インターネットにおいて、TCPとUDPのコネクションが混在した場合、動画像通信に代表されるマルチメディアアプリケーションの生成する大量のUDPトラヒックがなんの制御も行なわれないまま転送されるため、輻輳制御を行うTCPの使用帯域を圧迫して極端な品質劣化を招く。そこで、本研究ではTCPと公平な動画像転送を実現するため、"TCP-friendly"の概念を導入したレート制御を対象に、動画像転送への適用可能性を検討し、効果的な制御手法を提案した。

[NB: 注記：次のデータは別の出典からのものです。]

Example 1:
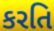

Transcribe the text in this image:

કરતિ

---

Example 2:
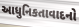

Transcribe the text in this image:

આધુનિકતાવાદનો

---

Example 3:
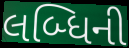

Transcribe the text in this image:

લબ્ધિની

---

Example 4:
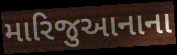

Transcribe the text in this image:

મારિજુઆનાના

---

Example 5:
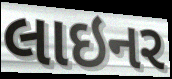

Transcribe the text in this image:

લાઇનર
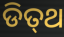
ଡିତ୍‍ଥ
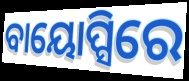
ବାୟୋପ୍ସିରେ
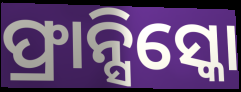
ଫ୍ରାନ୍ସିସ୍କୋ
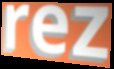
rez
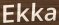
Ekka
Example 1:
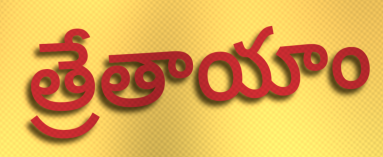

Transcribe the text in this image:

త్రేతాయాం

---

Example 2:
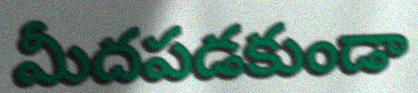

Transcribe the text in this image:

మీదపడకుండా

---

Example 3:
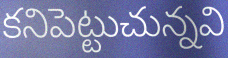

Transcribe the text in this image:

కనిపెట్టుచున్నవి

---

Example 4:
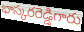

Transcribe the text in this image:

భాస్కరరెడ్డిగారు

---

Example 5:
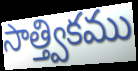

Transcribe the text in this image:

సాత్త్వికము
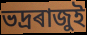
ভদ্ৰৰাজুই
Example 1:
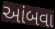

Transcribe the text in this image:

આંબવા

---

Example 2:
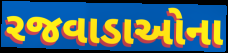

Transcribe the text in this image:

રજવાડાઓના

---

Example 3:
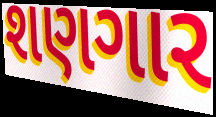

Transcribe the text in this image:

送出レートの設定手法やネットワーク状態の推定法、また適切な制御間隔に関する検討に基づき、動画像をRTTの約32倍の制御間隔でTCPの推定レートにあわせてMPEG-2動画像をイントラスライス符号化して送出すれば、TCPとの公平性を実現しつつ、高品質な動画像転送が可能であることを明らかにした。さらに、提案したレート制御方式を実装し、受信側エンドシステムにおける動画像品質評価や通信状態の観測を行うことにより実システムへの適用可能性を検討した。その結果、使用帯域に関してTCPと公平かつ高品質で安定した動画像通信がじゅうぶん実用に耐えうることを示した。

[関連発表論文]

ストリーミングメディアのプロキシキャッシングに関する研究

コンピュータの高性能化やアプリケーションのマルチメディア化にともない、インターネットにおける動画像トラヒックの占める割合は年々増加している。動画像トラヒックは定常的かつデータ量が多いため、ネットワークに与える負荷が大きく、輻輳の要因となる。その結果、マルチメディアアプリケーションの要求するリアルタイムな動画像通信を提供できないことが大きな問題となっている。WWWシステムで今日広く用いられているプロキシ技術は、網内の中継システム(プロキシ)においてクライアントが過去に利用したデータを蓄積し、新たなデータ転送要求に対してサーバに代って蓄積データを転送することにより、サーバからの伝送遅延を隠蔽し、高速なマルチメディアデータ配送を実現するものである。動画像通信においてもプロキシ技術を用いることにより、ネットワークに大きな負荷を与えることなくアプリケーションの応答性を高めることができると考えられる。さらに、複数のクライアントがそれぞれ異なる品質の動画像を要求する動画像マルチキャスト通信に対して、プロキシにおいて蓄積データを適切に品質調整することにより、ネットワークを流れる動画像トラヒックを減らすと同時に、高品質な動画像を配送することができる。また、サーバから動画像データを取得する場合に比べて、それぞれの動画像通信セッションの往復伝搬遅延が小さくなるため、近年活発に研究が行われている実時間通信のためのレート制御を適用した場合にもより高い制御効果が期待される。そこで、本研究では、レート制御などの結果として与えられる利用可能な帯域の範囲内でユーザの要求を考慮した高品質な動画像通信を実現することのできるプロキシキャッシングアルゴリズムを提案している。提案アルゴリズムでは、クライアントの利用可能な帯域は時間によって変化することを考慮し、動画像ストリームを複数の固まりに分割し、蓄積、転送、再取得の単位とする。データ配送に用いられない空き帯域の利用法、プロキシのバッファが不足した際のデータ掃き出し手法の異なる複数のアルゴリズムを提案し、シミュレーションにより必要となるバッファサイズ、動画像再生開始までの遅延、提供される動画像品質などについて比較評価を行った。